The following table summarizes our sources and uses of cash for each of the
periods presented:

                                                                    Nine Months Ended
                                                                     September 30,
                                                                  2022             2021
Net cash (used in) provided by:
Operating activities                                         $ (20,627,352)    $ (8,211,019)
Investing activities                                           (26,882,187)          552,311
Financing activities                                                235,826       65,301,991

Net (decrease) increase in cash and cash equivalents $ (47,273,713)

$  57,643,283


Operating Activities

Net cash used in operating activities consisted of net losses adjusted for certain non-cash items and changes in operating assets and liabilities.
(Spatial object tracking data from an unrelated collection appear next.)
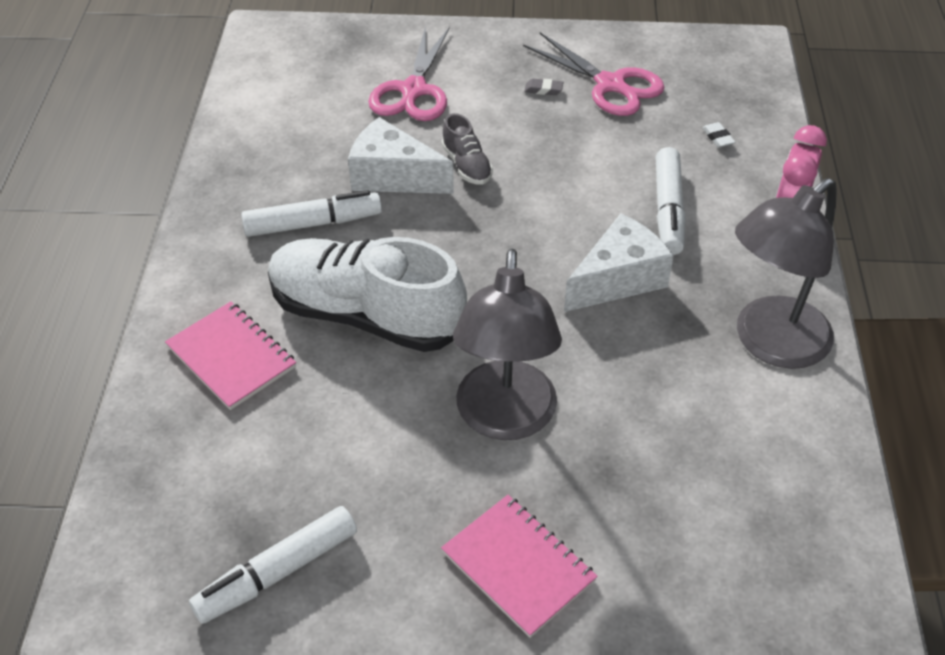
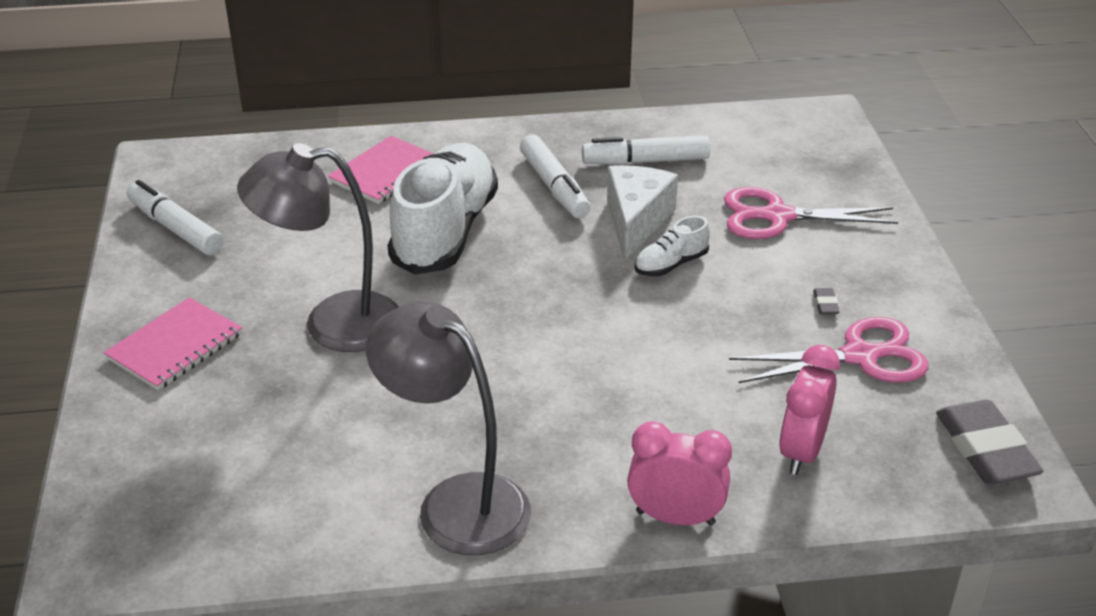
camera: 80 degrees right, 10 degrees down
grey shoe [441,113,493,185] -> white shoe [634,216,710,276]
pink scissors [523,32,665,116] -> pink scissors turned 135 degrees counterclockwise [729,317,929,383]
white cheese [564,213,674,312] -> none
white marker [656,147,686,255] -> white marker moved to [582,135,710,165]
white eraser [702,122,735,148] -> pink clock [779,345,840,475]
none -> grey eraser [936,400,1044,484]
During the nine months ended September 30, 2022, net cash used in operating
activities was $20,627,352 and reflected (i) the net loss of $23,013,992,
(ii) net non-cash usage items of $1,573,431, including $853,130 of stock-based
compensation, $817,792 of depreciation and amortization expense, amortization of
premium/discount on investments of $23,038 and $758 of loss on disposal of
property and equipment, partially offset by non-cash interest income of
$121,287, and (iii) a net cash outflow from changes in balances of operating
assets and liabilities of $813,209.

During the nine months ended September 30, 2021, net cash used in operating
activities was $8,211,019 and reflected (i) the net loss of $9,194,757, (ii) net
non-cash items of $2,035,234, including a gain on sale of equity investment of
$1,983,912, paycheck protection program loan forgiveness of $568,505, and the
change in fair value of embedded derivative of $246,962, partially offset by
stock-based compensation of $384,299, an equity loss in affiliate of $223,633,
amortization of discount on note of $62,638 and depreciation and amortization
expense of $93,575 and (iii) a net cash inflow from changes in balances of
operating assets and liabilities of $3,018,972.

Investing Activities

During the nine months ended September 30, 2022, net cash used in investing activities was $26,882,187 and reflected purchase of investments of $26,026,125 and property and equipment purchases of $856,062.



During the nine months ended September 30, 2021, net cash provided by investing
activities was $552,311 and reflected proceeds from the sale of Reprise stock of
$2,000,000, partially offset by construction in process purchases of $1,166,129
and property and equipment purchases of $281,560.

Financing Activities



During the nine months ended September 30, 2022, net cash provided by financing
activities was $235,826 and was primarily the result of proceeds from stock
warrant exercises of $414,098 and proceeds from stock option exercises of
$363,671, partially offset by payments on long-term debt of $318,432, payments
on offering costs of $182,899 and payments on financing lease obligations of
$40,612.

During the nine months ended September 30, 2021, net cash provided by financing
activities was $65,301,991 and was primarily the result of net proceeds from the
IPO of $44,593,686, net proceeds from sales of Series C Preferred Stock of
$19,891,670, proceeds related to stock option exercises of $803,480, proceeds
from financing lease obligations of $87,567 and proceeds from stock warrant
exercises of $8,975, partially offset by payments on long-term debt of $61,303
and payments on financing lease obligations of $22,084.